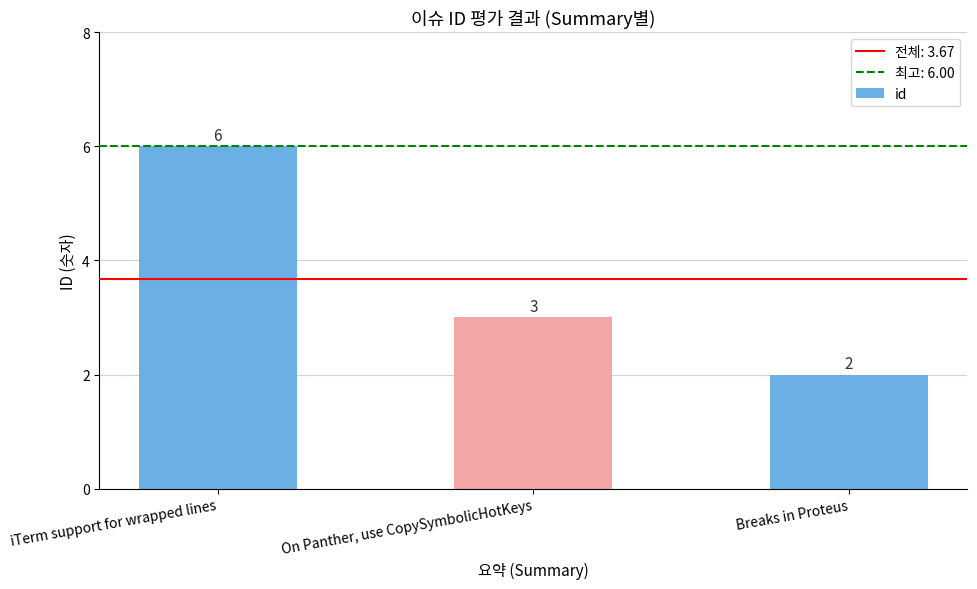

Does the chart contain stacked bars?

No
--
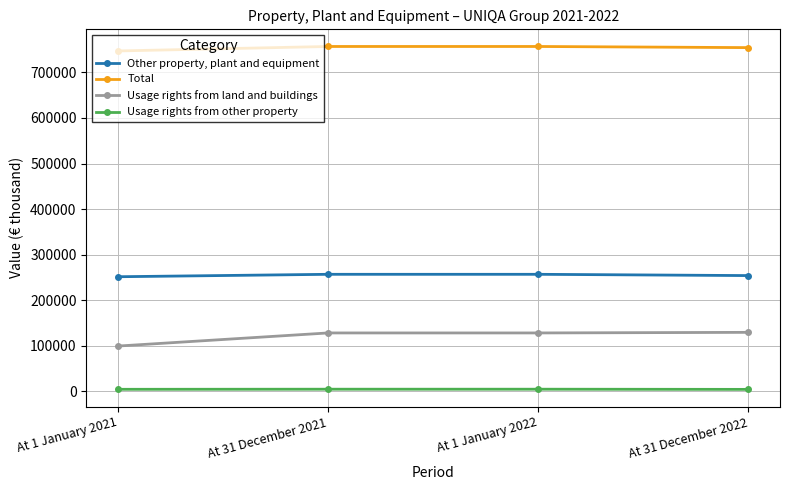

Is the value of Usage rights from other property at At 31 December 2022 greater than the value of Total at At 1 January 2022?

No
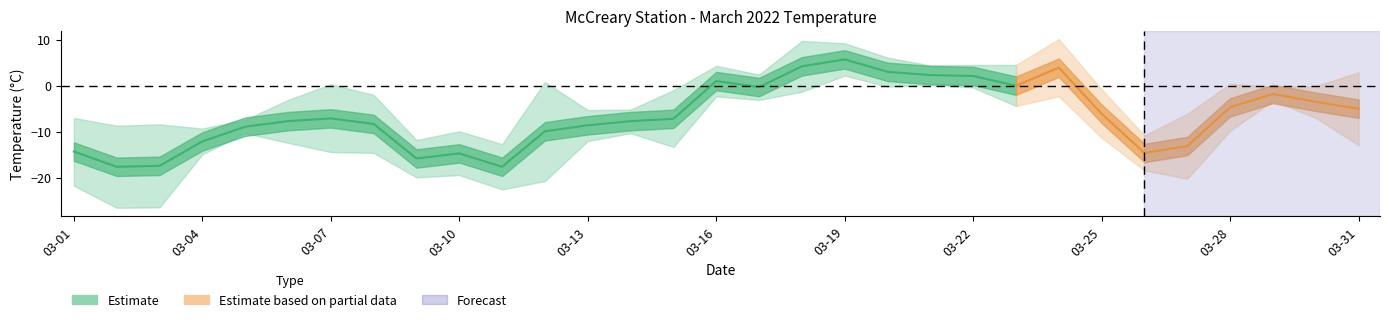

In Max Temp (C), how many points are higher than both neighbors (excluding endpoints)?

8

Task description: Please count the lines in the entries above that contain the word "than", and reply with that number alone.

Your response: 2